What if Superman were an asshole? Not only an asshole, but a drunk as well? I’m sure that was part of the pitch for Hancock, a lackluster entry into the summer blockbuster season. This film, though not incompetent (it looks as bright and shiny as most other films that revolve around vehicles being tossed about like toys) fails to work as an exciting superhero thriller, as well as a meditation on the nature of immortality, which seems to be have impressed some critics.
Will Smith is the title character, a boozing malcontent who lives in a trailer and quite often sleeps on city benches, hungover and pissed off. He helps out the citizens of Los Angeles, but inevitably does so much damage (he drops an SUV full of machine gun-toting thugs on to the spire of the Capital Records building) that people wonder whether his efforts are worth it.
When Hancock ends up saving the life of a PR guy, Jason Bateman, he is thanked with a home-cooked meal.
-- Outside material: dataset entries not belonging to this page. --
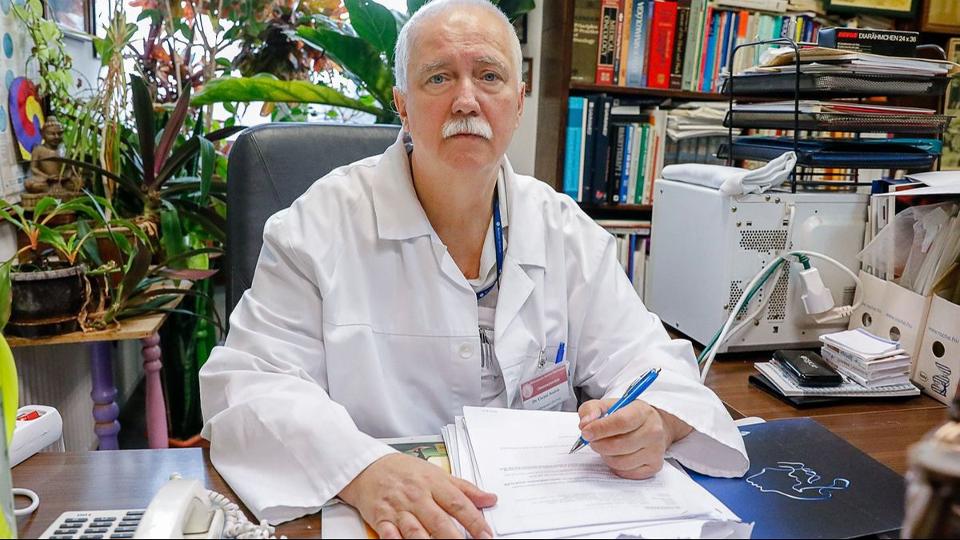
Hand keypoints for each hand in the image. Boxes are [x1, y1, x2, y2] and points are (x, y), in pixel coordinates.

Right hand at [338, 453, 496, 538]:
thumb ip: (465, 489)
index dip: (475, 521)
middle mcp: (417, 496)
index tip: (487, 535)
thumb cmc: (405, 471)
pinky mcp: (381, 518)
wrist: (368, 466)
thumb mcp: (438, 474)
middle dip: (455, 538)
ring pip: (416, 531)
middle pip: (439, 521)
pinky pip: (389, 534)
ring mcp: (398, 508)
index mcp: (434, 483)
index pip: (458, 504)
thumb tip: (490, 498)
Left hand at [577, 399, 692, 479]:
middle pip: (618, 445)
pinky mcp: (655, 466)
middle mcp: (653, 431)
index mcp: (642, 411)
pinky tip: (618, 455)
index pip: (621, 422)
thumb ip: (592, 409)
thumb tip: (585, 424)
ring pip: (620, 462)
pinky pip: (626, 472)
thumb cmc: (627, 416)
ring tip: (607, 446)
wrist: (653, 426)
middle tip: (593, 440)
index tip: (585, 432)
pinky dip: (616, 466)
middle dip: (598, 444)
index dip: (600, 429)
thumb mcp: (608, 405)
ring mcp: (656, 450)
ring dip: (606, 456)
Bateman’s wife, Charlize Theron is naturally suspicious of the effect of the dipsomaniacal Hancock on her young son, but Bateman smells an opportunity. All Hancock needs is good publicity.
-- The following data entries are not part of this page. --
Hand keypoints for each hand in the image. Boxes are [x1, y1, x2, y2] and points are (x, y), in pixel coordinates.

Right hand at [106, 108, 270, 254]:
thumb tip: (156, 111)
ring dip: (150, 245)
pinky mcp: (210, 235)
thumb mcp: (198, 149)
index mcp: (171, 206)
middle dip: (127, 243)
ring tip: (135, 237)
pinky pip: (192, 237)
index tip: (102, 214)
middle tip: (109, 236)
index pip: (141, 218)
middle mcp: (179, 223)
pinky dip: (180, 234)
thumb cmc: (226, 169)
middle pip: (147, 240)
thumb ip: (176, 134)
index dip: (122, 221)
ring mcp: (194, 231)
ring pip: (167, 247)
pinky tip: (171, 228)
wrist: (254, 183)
Yes, the first half of this film is all about the exciting world of public relations. I hope all of you can handle the rollercoaster ride! Bateman convinces Hancock to voluntary allow himself to be incarcerated, and then when crime goes up the city will turn to him to rescue them. Sounds like a pretty half-baked plan, but this being a dumb summer movie, it works like a charm.
Then the film takes a sharp turn, and becomes something else entirely. I won’t spoil it, but even with the humdrum nature of the first half, this turn is not welcome and really it’s downright silly. The film has no internal logic and has rules that seem to exist simply to accommodate the story twists. I suppose the climax of the film is supposed to be some big emotional pay-off, but all I could manage was a yawn.
There’s lots of blame to go around. Primarily it’s the script, which has all sorts of holes in logic and no particular point of view. The direction, by Peter Berg, is in the Michael Bay school of shit blowing up, and like Michael Bay, has no subtlety, originality or individuality. And as for Will Smith, well, a lot of people find him charming, but I am not one of them. An actor of incredibly limited range, he’s not particularly convincing as a cretin in the first half, or particularly likeable when he’s supposed to have changed. I just didn’t care anything about his character.
The end of the film suggests a sequel is possible, depending on the audience reaction. To which I say, to use a Smith catch-phrase, “Aw, hell no!”